Task objective: Look for "The assets were" in the entries below. Write out that line and all later lines exactly, ending with the final one.

(Dataset entries)
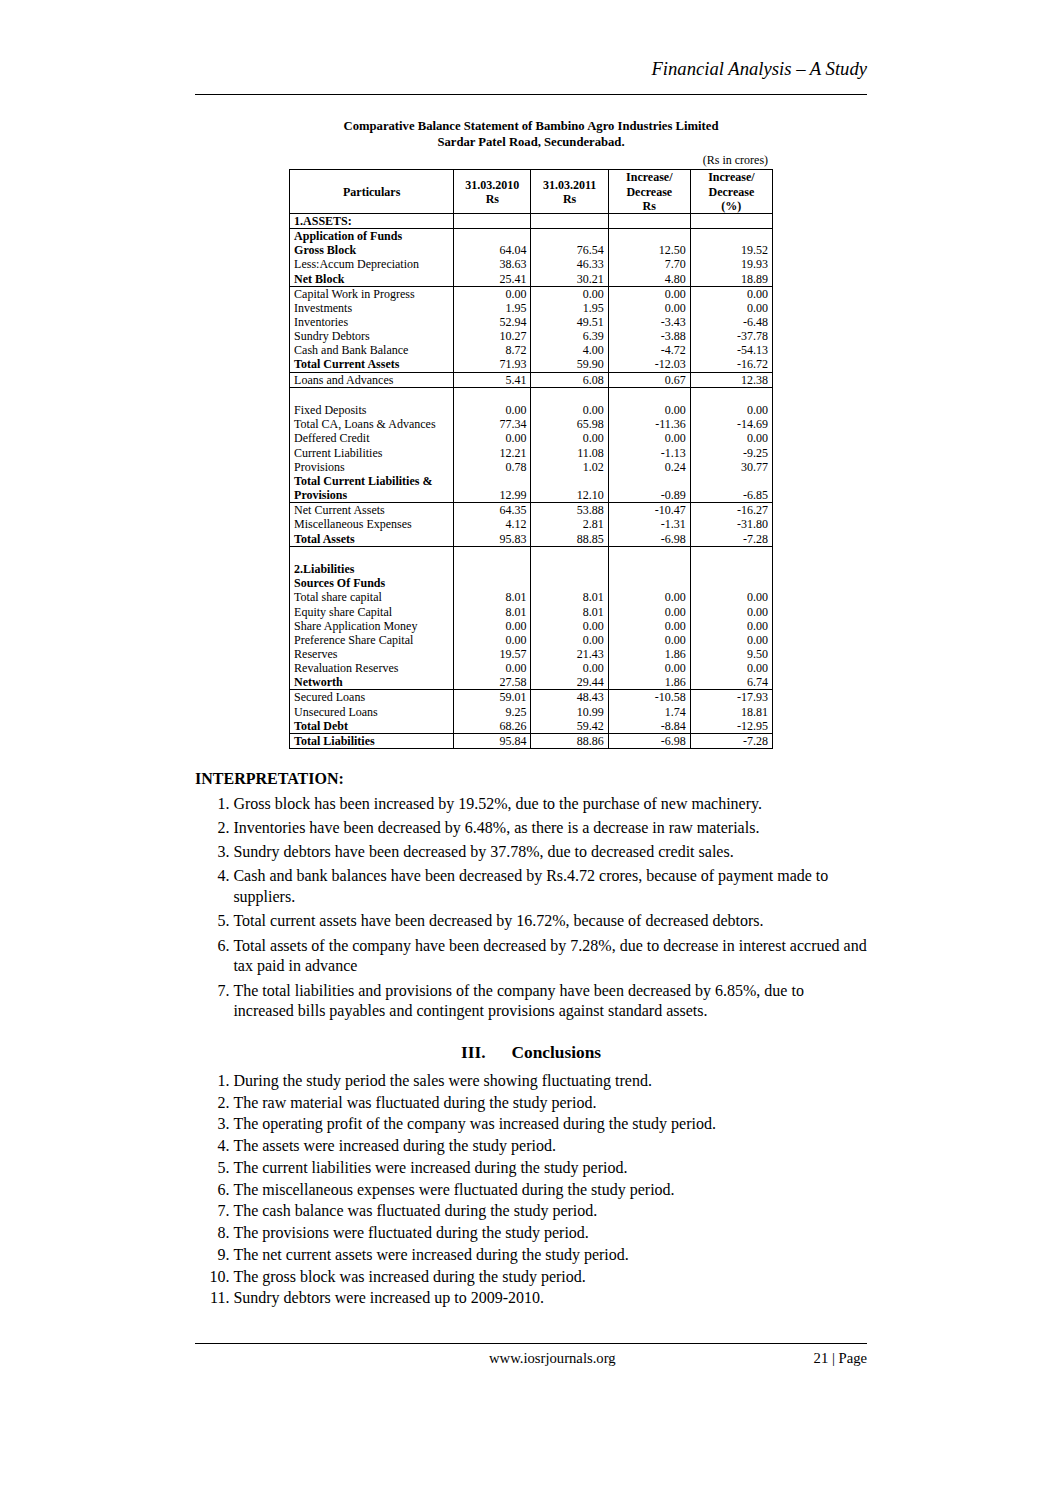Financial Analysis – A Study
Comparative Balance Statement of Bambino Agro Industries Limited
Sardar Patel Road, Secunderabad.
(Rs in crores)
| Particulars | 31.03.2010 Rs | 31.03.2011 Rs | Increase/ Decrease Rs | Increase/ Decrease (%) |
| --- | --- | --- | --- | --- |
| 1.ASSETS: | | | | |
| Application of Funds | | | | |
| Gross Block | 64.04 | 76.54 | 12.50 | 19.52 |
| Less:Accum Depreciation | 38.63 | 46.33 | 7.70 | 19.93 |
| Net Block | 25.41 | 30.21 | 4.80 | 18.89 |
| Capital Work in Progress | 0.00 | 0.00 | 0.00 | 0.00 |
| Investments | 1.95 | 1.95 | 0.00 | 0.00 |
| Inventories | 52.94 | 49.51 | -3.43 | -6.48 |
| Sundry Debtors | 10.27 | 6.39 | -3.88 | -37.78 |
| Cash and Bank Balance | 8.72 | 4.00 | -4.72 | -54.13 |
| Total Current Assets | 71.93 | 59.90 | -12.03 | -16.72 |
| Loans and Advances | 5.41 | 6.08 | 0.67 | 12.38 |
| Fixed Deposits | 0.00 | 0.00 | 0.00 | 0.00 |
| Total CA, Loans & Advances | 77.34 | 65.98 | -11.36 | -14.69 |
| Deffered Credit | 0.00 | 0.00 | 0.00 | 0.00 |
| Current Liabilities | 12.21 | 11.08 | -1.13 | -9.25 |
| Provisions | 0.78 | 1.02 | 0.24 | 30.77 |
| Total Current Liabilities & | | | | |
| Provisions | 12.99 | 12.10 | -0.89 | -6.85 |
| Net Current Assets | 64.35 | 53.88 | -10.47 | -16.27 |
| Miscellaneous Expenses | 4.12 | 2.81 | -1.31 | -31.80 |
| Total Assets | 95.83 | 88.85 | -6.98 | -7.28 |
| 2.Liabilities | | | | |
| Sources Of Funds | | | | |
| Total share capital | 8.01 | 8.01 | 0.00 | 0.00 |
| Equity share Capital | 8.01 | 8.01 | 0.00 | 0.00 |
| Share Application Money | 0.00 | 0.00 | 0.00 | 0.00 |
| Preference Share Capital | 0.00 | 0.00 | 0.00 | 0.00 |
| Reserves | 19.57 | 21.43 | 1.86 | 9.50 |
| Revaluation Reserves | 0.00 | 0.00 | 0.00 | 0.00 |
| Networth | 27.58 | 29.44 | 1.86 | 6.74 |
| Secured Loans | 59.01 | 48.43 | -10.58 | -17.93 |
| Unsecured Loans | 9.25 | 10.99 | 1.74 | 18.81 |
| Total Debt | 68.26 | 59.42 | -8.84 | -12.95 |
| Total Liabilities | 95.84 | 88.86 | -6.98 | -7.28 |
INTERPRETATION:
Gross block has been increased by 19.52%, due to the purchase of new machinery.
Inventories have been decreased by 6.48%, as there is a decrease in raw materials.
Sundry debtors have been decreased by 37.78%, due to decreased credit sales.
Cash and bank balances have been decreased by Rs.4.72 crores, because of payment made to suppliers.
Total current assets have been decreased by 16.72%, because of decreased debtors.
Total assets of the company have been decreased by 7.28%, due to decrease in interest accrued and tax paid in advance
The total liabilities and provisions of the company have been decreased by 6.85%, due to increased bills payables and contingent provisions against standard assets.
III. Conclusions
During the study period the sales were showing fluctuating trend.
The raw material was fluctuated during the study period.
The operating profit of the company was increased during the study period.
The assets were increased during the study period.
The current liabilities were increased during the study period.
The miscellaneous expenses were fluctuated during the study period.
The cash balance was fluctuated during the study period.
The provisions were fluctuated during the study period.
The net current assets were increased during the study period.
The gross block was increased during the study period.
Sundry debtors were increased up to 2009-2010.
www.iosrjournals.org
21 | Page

Reply:
The assets were increased during the study period.
The current liabilities were increased during the study period.
The miscellaneous expenses were fluctuated during the study period.
The cash balance was fluctuated during the study period.
The provisions were fluctuated during the study period.
The net current assets were increased during the study period.
The gross block was increased during the study period.
Sundry debtors were increased up to 2009-2010.
www.iosrjournals.org
21 | Page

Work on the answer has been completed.